Let $(\Omega ,\mathcal F,\mathbb P)$ a probability space, $(\mathcal F_t)$ a filtration and $B$ a Brownian motion adapted to the filtration. Let denote $\mathcal V(0,T)$ the space of function $f: [0,T]\times \Omega \to \mathbb R$ s.t.
$(i)$ $f(t,\cdot )$ is $\mathcal F_t$ for all $t\in [0,T]$,
$(ii)$ $f$ is progressively measurable, i.e. $f:[0,t]\times \Omega \to \mathbb R$ is $\mathcal B([0,t])\otimes \Omega $ measurable for all $0\leq t\leq T$
$(iii)$ $\mathbb E\left[\int_0^T f(t,\cdot )^2\,\mathrm d t\right]<\infty $
Then, stochastic integral is well defined for all $f\in \mathcal V(0,T)$.
Interpretation of these condition
As I understand (i), it comes from the fact that in the construction of the Itô integral, if $\Pi:0=t_0<t_1<...<t_n=T$ is a partition of $[0,T]$, in $$\sum_{k=0}^{n-1}f(t_i,\cdot )B_{t_{i+1}}-B_{t_i})\tag{*}$$ that $B_{t_{i+1}}-B_{t_i}$ and $f(t_i,\cdot )$ are independent.

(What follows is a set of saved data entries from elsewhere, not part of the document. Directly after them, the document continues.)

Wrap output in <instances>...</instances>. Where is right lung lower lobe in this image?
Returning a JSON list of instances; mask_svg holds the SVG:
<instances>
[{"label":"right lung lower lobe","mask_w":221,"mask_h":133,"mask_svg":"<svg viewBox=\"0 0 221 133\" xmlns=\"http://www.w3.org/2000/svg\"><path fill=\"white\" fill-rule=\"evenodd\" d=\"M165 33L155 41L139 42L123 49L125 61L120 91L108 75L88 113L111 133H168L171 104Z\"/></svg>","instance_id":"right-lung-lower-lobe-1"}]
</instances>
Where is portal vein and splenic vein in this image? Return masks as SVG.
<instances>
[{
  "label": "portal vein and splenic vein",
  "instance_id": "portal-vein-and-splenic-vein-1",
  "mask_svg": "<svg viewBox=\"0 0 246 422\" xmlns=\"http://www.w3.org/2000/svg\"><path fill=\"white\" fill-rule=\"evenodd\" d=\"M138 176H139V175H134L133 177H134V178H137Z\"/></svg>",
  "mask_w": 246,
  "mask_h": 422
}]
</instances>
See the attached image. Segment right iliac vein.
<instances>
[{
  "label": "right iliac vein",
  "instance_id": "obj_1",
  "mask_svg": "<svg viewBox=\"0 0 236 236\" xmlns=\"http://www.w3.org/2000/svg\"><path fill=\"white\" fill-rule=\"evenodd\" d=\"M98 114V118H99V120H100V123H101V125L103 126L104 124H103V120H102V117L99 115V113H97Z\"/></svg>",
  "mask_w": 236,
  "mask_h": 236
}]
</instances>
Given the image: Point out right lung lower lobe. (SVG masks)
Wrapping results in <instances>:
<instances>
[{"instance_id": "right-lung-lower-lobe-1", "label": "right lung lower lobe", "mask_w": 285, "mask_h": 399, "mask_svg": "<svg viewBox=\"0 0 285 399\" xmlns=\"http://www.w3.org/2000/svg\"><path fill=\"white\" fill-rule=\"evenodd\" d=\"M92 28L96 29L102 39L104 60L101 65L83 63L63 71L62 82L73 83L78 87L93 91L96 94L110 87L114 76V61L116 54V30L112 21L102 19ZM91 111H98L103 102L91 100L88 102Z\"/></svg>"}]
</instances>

Since the convergence of the sum $(*)$ is in $L^2(\Omega )$, so of course $\int_0^T f(t,\cdot )\,\mathrm d B_t\in L^2(\Omega )$. But in the other hand, $\int_0^T f(t,\cdot )\,\mathrm d B_t\in L^2(\Omega )$ if and only if $$\mathbb E\left[\left(\int_0^Tf(t,\infty )\,\mathrm d t\right)^2\right]=\mathbb E\left[\int_0^T f(t,\omega )^2\,\mathrm d t\right].$$ So, for $\int_0^T f(t,\cdot )\,\mathrm d B_t$ to be well define, we need $$\mathbb E\left[\int_0^T f(t,\cdot )^2\,\mathrm d t\right]<\infty,$$ that's why we need $(iii)$.
Question
1) Are my interpretations corrects ?
2) Now, why do we need $(ii)$ ? i.e. Why progressively measurable is important ?
P.S. I know that we can define Itô integral to a larger class of function that $\mathcal V(0,T)$, so no need to tell me that not only function of $\mathcal V(0,T)$ make the Itô integral well defined.